Smartphones with fast-refresh-rate displays are becoming more common, given devices such as the OnePlus 7T and Pixel 4. This year, we expect to see even more handsets touting similar technology, including Samsung's Galaxy S20, which has been rumored to offer a 120Hz AMOLED display (albeit only when running in full-HD resolution, apparently).
Well, we hate to break it to Samsung, but it seems they've already been beaten well before the S20's release, by none other than Xiaomi.
This week, the phone maker published a video on Chinese social network Weibo (opens in new tab) showing one of its new models — the Redmi K30 5G — running an animation on a website at a blistering 144Hz. That's beyond the fastest, 120Hz refresh rates you find in some gaming-centric handsets, like the ROG Phone 2 and Razer Phone 2.

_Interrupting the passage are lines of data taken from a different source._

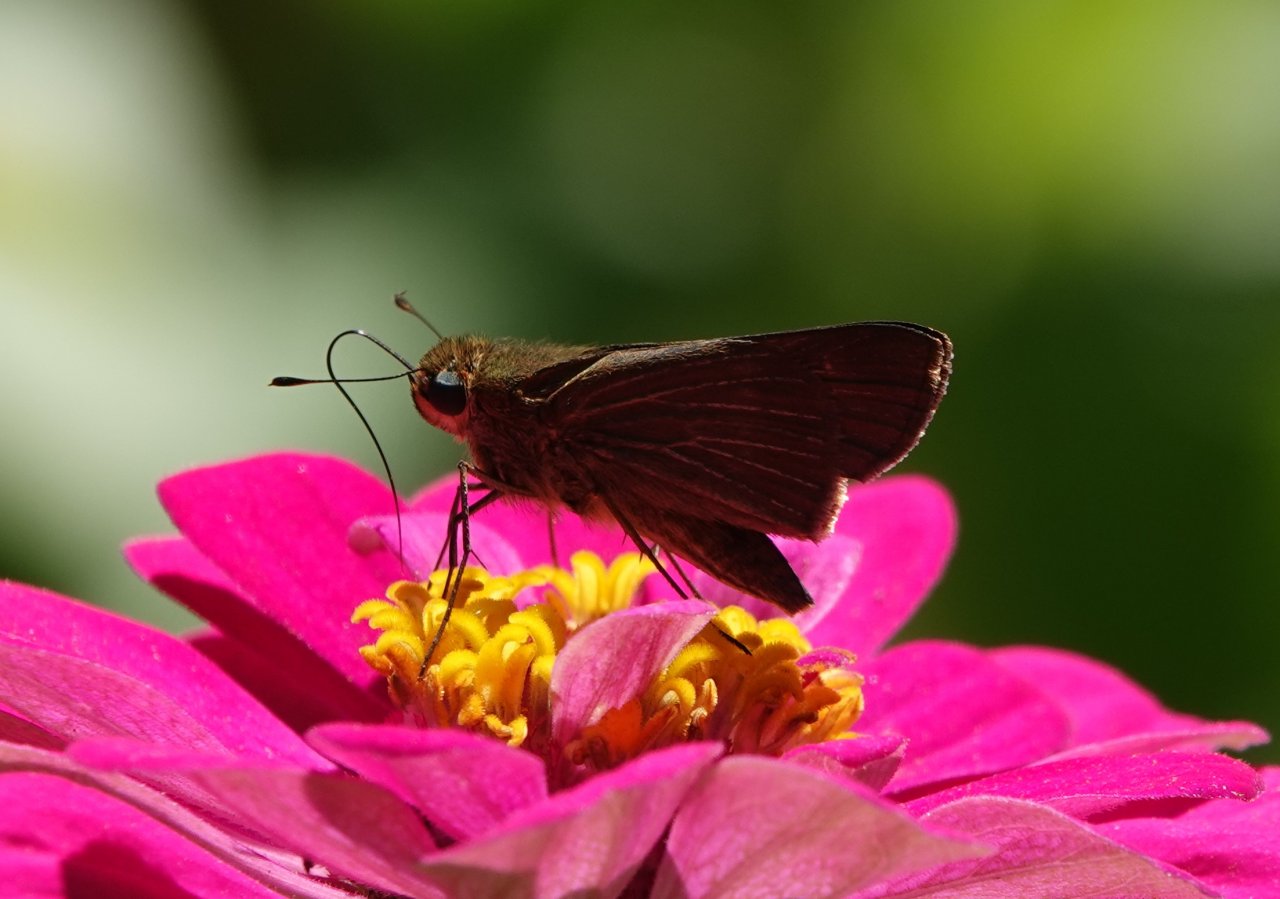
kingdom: Animalia
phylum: Arthropoda
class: Insecta
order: Lepidoptera
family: Hesperiidae
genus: Panoquina
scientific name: Panoquina ocola
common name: Ocola Skipper
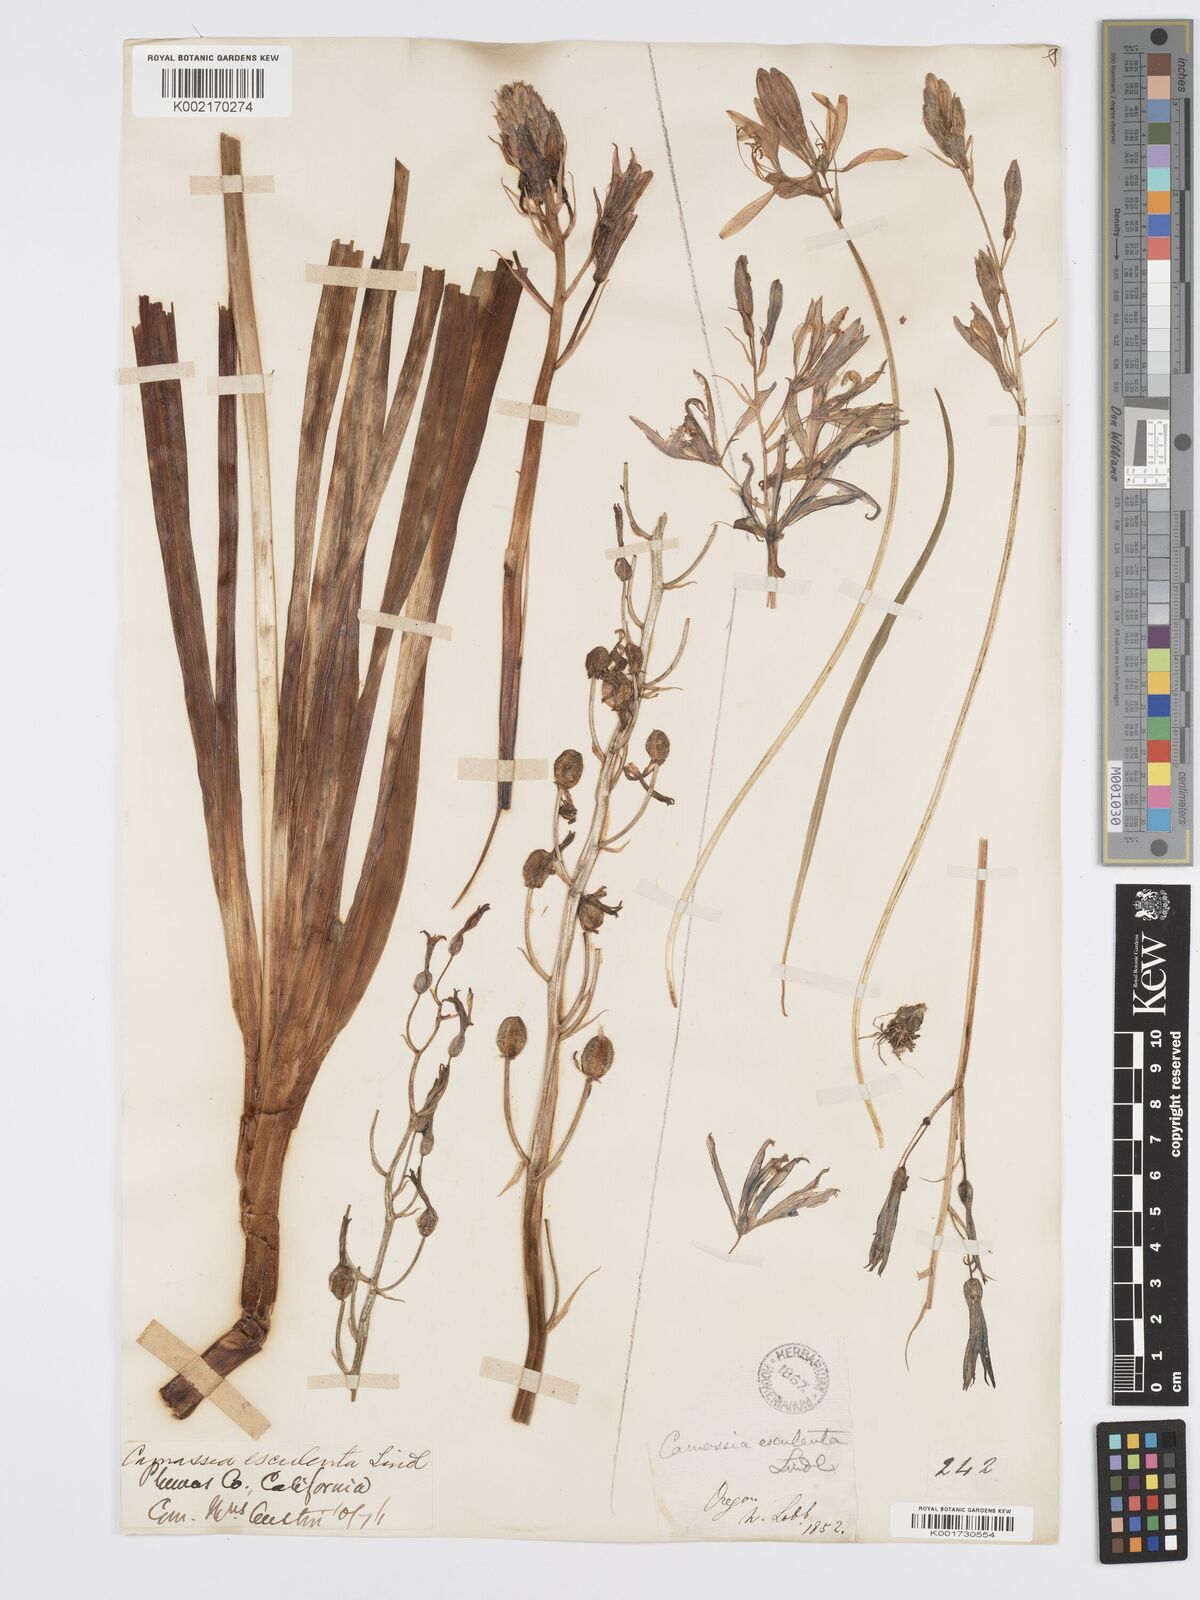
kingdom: Plantae
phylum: Tracheophyta
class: Liliopsida
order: Asparagales
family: Asparagaceae
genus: Camassia
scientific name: Camassia leichtlinii
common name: Leichtlin's camas
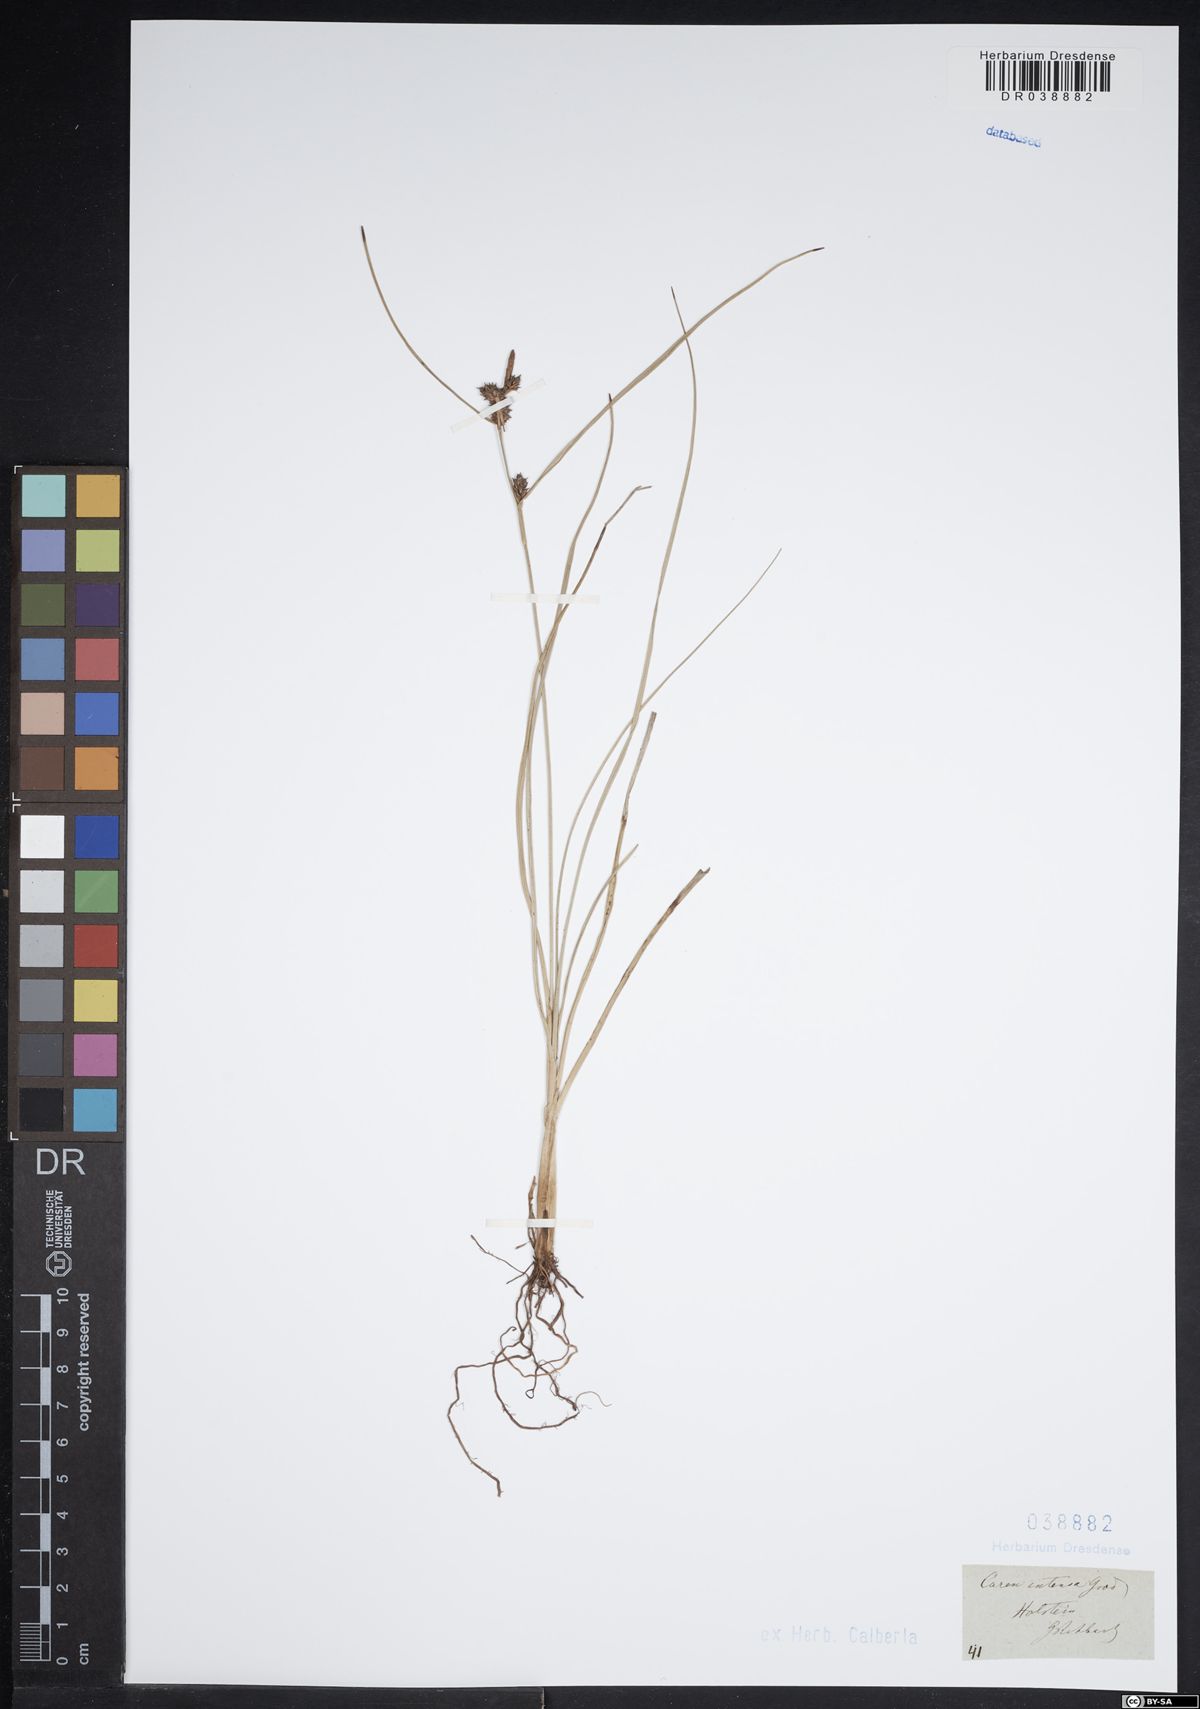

Now, for a couple of caveats: the Redmi K30 5G is on sale in China right now, and it utilizes a 120Hz IPS LCD panel. LCD is great for offering smooth refresh rates for lower costs, but in terms of color quality, it pales in comparison to OLED technology. Furthermore, it seems this particular K30 has been tweaked, via software or hardware, in such a way that allows it to hit 144Hz. In other words, this isn't something owners can simply do right now if they've already got the device in hand.
Still, it is nice to see such a high refresh rate in motion, especially considering some, more established phone makers are waffling on stuffing 120Hz or even 90Hz panels into their products, even if there are reasons for that. Quick refresh rates offer dazzlingly smooth animations, of course, but at the expense of a heightened toll on battery life and, depending on the implementation, strange activity at lower brightness levels. That's exactly why some devices, like the Pixel 4, slow the refresh rate when the screen is dim.
Furthermore, one could argue that it's a game of diminishing returns after you exceed 120Hz, on the way to 144Hz or higher. The difference might be more noticeable or desirable on your TV or gaming monitor, but on a smartphone it's harder to justify given the energy constraints and small size.
So while it's encouraging that Xiaomi can pull this off, we aren't sure it's a great idea for consumer devices just yet. And it would seem the company knows this; at this time, the 144Hz display in the Redmi K30 5G is just a laboratory concept, with unspecified plans for release. However, the upcoming Xiaomi Mi 10 and Mi 10 Pro, which will likely make it to Europe (unlike the China-only K30 Pro) are rumored to offer 90Hz OLED panels — so perhaps Xiaomi plans to get to 144Hz, eventually.